## Required action
Please reproduce every one of the lines below word for word, but leave the pictures out.

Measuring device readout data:
<<<<
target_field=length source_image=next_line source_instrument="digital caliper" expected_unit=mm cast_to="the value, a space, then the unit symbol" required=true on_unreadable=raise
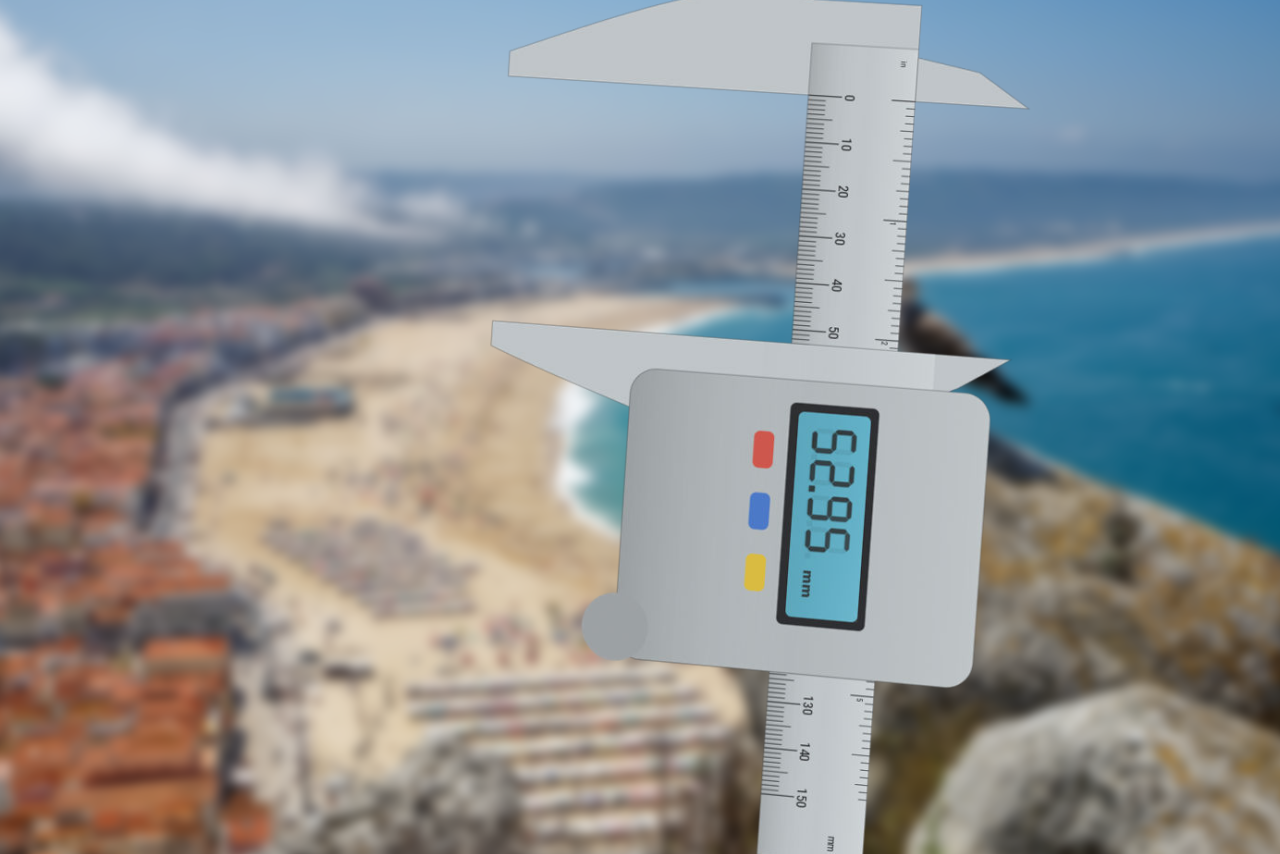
52.95 mm
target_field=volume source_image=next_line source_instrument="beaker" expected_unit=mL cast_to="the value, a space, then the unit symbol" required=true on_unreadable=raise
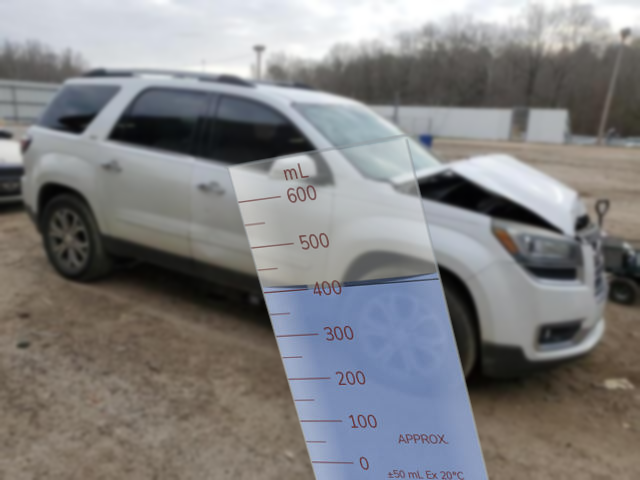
400 mL
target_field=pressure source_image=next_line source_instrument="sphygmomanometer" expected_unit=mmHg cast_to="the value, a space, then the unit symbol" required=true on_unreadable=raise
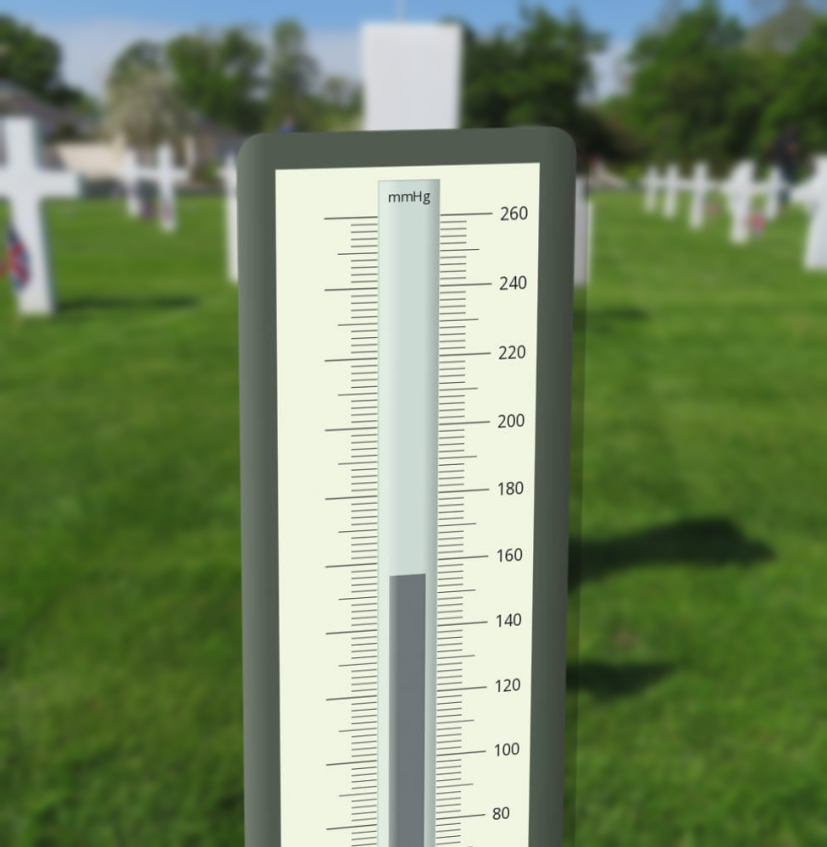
156 mmHg
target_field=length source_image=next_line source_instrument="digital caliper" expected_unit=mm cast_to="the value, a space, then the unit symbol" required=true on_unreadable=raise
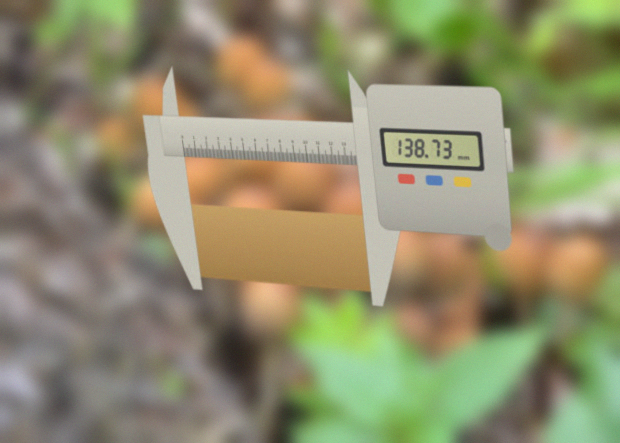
138.73 mm
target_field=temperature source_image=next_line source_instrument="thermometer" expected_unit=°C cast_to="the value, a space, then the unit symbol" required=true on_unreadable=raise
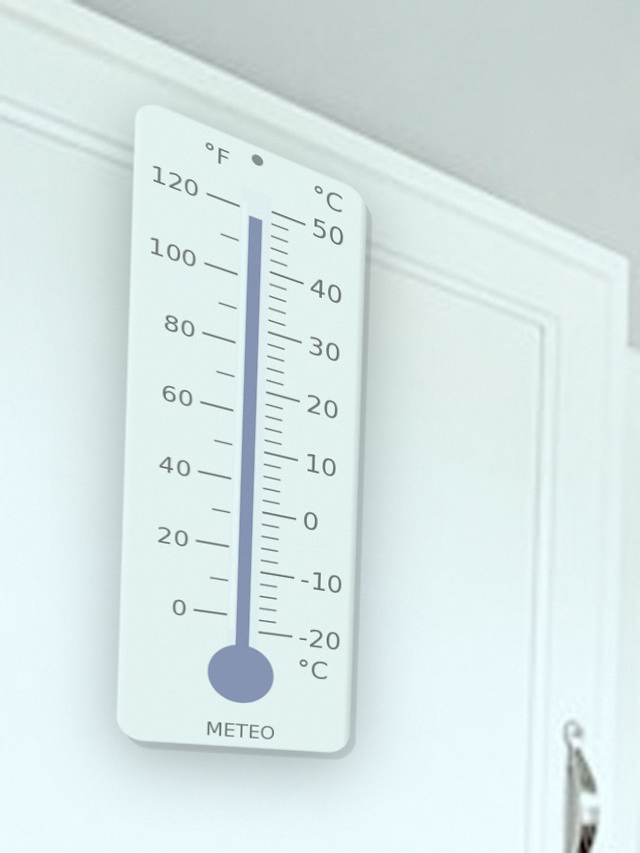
48 °C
>>>>
## Solution for this problem
target_field=length source_image=next_line source_instrument="digital caliper" expected_unit=mm cast_to="the value, a space, then the unit symbol" required=true on_unreadable=raise
52.95 mm
target_field=volume source_image=next_line source_instrument="beaker" expected_unit=mL cast_to="the value, a space, then the unit symbol" required=true on_unreadable=raise
400 mL
target_field=pressure source_image=next_line source_instrument="sphygmomanometer" expected_unit=mmHg cast_to="the value, a space, then the unit symbol" required=true on_unreadable=raise
156 mmHg
target_field=length source_image=next_line source_instrument="digital caliper" expected_unit=mm cast_to="the value, a space, then the unit symbol" required=true on_unreadable=raise
138.73 mm
target_field=temperature source_image=next_line source_instrument="thermometer" expected_unit=°C cast_to="the value, a space, then the unit symbol" required=true on_unreadable=raise
48 °C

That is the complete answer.